After washing the chicken, pop it in a large pot and cover with the chicken stock. I have mentioned before that Costco makes my favorite Chicken Stock, and I honestly purchase it by the case! Bring the chicken and stock to a boil, then turn down the heat and gently boil for an hour. The chicken will be cooked and the meat will start falling off of the bone.

Remove from the heat and using tongs, remove the chicken and all the little chicken pieces to a separate bowl to cool.

While the chicken is cooling, strain the broth from the pot through a metal strainer and into a large pot or bowl. This removes all the little fatty pieces and funky little gray pieces from boiling the chicken.

Wash the pot to remove any residue from the sides of the pot, and then return your strained broth back to the pot.

As soon as the chicken is cool enough to handle, remove all the meat from the bones.
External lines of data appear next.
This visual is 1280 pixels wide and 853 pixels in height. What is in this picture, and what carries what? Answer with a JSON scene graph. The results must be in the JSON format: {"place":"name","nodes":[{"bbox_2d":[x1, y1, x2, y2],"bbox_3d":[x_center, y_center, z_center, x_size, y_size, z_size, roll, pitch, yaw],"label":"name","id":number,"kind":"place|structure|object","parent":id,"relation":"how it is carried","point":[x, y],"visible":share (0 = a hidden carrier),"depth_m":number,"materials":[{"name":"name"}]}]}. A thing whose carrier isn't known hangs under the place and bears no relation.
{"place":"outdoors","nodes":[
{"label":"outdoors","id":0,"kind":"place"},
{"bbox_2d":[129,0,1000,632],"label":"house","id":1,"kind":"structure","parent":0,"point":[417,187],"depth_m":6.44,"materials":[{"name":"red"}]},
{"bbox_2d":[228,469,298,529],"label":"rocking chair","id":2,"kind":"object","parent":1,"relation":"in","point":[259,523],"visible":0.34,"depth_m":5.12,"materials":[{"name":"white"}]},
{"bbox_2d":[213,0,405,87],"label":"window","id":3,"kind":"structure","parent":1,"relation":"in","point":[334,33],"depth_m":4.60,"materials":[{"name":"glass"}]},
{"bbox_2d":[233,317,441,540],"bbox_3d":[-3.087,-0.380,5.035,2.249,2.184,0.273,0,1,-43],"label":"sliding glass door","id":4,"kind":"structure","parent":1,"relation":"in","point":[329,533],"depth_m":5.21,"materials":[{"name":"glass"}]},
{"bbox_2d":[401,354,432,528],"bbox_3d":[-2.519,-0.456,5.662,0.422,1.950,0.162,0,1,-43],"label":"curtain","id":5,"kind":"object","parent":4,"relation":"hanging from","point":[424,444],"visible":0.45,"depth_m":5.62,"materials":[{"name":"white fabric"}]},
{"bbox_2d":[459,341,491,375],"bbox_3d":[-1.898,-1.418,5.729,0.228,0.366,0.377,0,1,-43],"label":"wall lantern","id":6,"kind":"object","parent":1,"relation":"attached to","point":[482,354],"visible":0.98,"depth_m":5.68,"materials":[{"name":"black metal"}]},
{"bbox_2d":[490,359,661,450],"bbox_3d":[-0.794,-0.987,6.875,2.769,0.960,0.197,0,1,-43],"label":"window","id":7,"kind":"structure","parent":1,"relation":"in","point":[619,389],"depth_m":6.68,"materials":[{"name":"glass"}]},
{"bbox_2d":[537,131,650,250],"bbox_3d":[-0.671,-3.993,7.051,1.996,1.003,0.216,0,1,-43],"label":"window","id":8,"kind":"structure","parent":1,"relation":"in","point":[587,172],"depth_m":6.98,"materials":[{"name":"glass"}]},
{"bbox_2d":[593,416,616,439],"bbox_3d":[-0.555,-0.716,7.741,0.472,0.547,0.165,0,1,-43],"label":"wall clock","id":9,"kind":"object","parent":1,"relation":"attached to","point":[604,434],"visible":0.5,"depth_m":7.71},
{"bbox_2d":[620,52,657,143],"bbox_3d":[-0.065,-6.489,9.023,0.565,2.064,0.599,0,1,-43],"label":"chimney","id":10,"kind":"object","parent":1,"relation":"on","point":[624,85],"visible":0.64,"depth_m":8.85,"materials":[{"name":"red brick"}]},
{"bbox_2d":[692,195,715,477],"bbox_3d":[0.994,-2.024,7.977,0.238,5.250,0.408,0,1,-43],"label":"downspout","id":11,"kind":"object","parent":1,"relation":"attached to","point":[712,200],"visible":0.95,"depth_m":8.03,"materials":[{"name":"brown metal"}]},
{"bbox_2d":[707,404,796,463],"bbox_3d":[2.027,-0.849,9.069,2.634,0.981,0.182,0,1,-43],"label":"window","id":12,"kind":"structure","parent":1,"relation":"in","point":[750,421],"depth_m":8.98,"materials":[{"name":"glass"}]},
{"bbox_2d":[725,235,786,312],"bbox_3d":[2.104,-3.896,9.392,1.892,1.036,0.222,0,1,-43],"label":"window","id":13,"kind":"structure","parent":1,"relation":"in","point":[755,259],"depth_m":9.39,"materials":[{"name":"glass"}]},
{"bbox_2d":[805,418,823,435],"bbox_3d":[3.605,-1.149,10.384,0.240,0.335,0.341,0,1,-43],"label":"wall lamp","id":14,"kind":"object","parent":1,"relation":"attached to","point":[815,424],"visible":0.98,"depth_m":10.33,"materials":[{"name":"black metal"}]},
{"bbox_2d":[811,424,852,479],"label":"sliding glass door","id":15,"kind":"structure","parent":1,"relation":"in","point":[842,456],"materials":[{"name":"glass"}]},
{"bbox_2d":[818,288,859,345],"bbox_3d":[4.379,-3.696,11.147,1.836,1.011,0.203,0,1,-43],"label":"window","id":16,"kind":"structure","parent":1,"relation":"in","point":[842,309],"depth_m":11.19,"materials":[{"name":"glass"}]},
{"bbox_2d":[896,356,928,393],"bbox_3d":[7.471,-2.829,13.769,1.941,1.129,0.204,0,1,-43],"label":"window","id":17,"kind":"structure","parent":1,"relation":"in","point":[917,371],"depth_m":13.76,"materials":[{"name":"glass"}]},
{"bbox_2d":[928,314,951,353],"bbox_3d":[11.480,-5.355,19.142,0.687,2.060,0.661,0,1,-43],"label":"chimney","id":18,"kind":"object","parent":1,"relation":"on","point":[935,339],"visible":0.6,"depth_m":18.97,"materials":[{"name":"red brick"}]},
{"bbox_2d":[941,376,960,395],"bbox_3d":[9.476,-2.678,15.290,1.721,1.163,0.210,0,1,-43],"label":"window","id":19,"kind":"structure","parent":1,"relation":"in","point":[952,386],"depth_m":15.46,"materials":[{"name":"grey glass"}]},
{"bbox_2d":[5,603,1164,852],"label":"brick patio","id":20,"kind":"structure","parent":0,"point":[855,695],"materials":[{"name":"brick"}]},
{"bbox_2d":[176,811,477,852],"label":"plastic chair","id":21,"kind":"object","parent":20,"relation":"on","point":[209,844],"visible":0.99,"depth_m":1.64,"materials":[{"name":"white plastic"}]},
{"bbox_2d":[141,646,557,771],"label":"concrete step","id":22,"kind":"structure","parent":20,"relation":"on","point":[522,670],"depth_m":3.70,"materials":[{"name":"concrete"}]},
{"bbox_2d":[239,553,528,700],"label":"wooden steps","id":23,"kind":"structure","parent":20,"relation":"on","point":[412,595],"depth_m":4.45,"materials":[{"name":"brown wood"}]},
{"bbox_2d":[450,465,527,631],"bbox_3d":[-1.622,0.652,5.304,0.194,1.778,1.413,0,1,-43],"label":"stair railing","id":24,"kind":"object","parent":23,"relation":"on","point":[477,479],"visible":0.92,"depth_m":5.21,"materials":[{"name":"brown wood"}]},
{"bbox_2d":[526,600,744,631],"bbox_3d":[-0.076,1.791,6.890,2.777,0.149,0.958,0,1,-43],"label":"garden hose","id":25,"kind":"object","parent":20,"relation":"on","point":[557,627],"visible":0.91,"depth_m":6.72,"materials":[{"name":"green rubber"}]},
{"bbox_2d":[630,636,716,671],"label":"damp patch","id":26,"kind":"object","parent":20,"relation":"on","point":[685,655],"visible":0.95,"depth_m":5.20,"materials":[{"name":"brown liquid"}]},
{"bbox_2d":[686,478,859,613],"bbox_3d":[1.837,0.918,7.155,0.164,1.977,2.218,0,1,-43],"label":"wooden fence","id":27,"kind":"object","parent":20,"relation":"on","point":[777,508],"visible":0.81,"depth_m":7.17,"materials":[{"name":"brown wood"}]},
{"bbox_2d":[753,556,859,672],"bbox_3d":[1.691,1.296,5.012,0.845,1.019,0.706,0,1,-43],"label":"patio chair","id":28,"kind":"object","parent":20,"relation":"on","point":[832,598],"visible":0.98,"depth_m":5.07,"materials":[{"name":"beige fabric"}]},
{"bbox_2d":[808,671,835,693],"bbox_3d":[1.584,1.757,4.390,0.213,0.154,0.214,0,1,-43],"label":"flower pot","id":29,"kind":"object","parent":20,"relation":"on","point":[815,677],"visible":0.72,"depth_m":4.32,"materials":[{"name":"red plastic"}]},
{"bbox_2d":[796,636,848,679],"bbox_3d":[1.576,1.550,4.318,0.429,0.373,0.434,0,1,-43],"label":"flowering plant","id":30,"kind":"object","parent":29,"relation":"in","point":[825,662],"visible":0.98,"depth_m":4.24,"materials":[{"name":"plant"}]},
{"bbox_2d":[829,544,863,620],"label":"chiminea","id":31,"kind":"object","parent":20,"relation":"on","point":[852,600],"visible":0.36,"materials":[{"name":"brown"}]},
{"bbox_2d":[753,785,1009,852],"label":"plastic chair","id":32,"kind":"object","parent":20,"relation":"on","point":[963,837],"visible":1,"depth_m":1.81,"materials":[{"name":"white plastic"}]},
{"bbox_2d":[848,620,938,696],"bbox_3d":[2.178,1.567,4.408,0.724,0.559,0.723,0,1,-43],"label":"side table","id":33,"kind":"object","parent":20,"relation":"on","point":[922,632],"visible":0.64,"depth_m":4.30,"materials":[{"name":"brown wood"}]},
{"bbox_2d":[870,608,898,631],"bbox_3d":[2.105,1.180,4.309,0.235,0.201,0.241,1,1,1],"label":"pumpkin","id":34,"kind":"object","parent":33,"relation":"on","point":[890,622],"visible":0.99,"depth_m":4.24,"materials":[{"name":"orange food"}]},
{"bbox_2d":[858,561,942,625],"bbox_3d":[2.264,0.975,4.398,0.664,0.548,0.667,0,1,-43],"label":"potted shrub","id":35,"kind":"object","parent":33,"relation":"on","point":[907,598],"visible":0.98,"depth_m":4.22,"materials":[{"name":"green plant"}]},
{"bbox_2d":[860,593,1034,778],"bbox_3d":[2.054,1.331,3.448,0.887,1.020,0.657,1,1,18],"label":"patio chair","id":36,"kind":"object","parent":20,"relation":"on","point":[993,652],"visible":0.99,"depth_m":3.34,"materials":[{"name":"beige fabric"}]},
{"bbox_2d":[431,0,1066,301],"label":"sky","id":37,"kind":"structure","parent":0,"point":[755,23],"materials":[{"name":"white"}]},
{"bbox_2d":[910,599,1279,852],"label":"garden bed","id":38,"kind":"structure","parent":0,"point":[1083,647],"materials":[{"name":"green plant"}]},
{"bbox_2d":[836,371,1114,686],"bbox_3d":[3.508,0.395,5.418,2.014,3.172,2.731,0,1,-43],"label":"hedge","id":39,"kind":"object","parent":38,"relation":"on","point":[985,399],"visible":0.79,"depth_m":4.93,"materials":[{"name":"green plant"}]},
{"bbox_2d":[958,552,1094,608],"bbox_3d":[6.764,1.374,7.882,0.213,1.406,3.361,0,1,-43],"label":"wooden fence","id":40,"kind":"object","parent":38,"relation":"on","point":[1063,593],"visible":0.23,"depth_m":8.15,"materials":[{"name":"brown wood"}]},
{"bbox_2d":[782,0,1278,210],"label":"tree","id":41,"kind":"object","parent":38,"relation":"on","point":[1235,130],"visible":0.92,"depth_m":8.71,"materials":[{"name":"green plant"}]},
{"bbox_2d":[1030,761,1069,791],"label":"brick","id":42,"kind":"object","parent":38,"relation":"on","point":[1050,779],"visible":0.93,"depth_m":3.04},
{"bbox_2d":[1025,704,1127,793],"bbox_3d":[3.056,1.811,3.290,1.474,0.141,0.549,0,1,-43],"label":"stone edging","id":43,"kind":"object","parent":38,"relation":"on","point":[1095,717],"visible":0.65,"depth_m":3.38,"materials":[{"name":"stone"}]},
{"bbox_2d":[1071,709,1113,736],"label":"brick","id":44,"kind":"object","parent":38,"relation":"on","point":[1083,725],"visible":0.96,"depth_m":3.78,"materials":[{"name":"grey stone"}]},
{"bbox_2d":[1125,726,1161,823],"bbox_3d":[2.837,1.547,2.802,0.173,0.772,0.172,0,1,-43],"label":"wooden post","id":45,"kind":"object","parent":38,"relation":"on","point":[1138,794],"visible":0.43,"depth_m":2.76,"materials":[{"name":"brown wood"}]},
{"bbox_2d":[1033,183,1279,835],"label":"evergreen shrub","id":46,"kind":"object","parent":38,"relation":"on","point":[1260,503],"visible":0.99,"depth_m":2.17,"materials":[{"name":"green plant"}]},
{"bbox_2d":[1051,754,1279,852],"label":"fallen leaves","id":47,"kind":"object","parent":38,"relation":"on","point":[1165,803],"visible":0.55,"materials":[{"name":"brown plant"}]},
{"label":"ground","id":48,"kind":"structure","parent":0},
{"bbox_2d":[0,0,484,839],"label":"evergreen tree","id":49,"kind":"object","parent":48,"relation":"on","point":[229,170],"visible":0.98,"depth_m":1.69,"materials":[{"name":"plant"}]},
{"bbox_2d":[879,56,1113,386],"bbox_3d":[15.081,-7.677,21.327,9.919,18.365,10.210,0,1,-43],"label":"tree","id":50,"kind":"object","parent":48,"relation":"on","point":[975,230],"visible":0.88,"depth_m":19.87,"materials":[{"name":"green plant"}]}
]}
Discard the bones, skin and any gristle pieces that are unsightly. You only want beautiful chunks of chicken. Tear the chunks of chicken into bite size pieces. Set aside.

Bring your strained broth back to a boil, and add your fresh egg noodles. I purchased mine in the deli section of the supermarket, and always keep a package or two in the freezer especially for this soup! Use your kitchen shears to cut across the bundle of noodles so they aren’t too long. I usually cut the bundle into thirds, as I don’t like the noodles longer than 2-3 inches. Add them to the boiling stock, and cook until tender. This takes about 13-15 minutes, but read your package for specific cooking times as they vary. (Do not substitute dry noodles in this recipe!)
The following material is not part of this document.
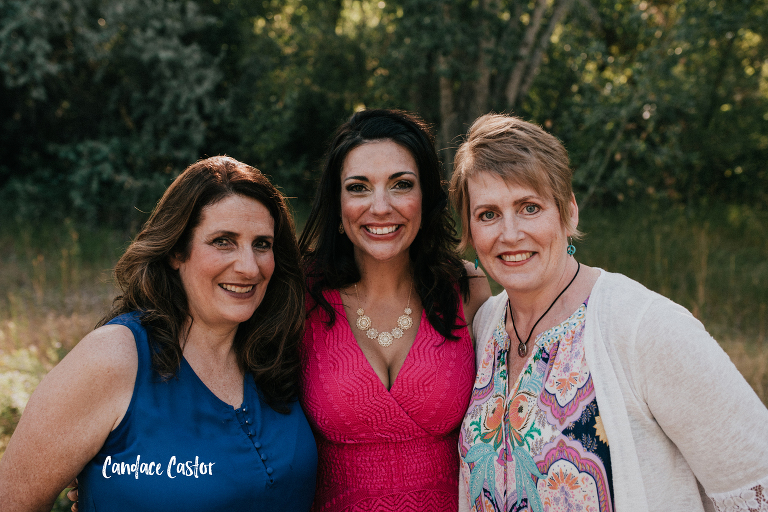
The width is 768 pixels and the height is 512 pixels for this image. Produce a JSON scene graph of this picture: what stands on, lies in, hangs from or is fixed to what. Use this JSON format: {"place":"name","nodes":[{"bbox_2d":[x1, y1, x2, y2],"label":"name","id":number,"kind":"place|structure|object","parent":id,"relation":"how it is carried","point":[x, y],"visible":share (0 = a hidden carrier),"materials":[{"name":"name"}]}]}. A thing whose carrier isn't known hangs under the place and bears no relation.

After the noodles have cooked, turn the heat to simmer and add the can of undiluted cream of chicken soup. Stir gently to nicely blend with the stock, while being careful to not tear the noodles.
Once the stock is creamy and there are no “lumps” of cream of chicken soup, add the chicken meat back to the pot. Stir gently.

I usually garnish with a little chopped fresh parsley, but my family eats it so fast they don’t care if it is garnished or not! Serve with some fresh sliced french bread, dinner rolls, and salad, or just eat it by itself and enjoy! See you next week. I have a sick little boy that’s waiting for his soup…


P.S. This recipe can be used to simmer the carcass of the turkey after Thanksgiving. There is more than enough meat left on the turkey to make a beautiful turkey noodle soup!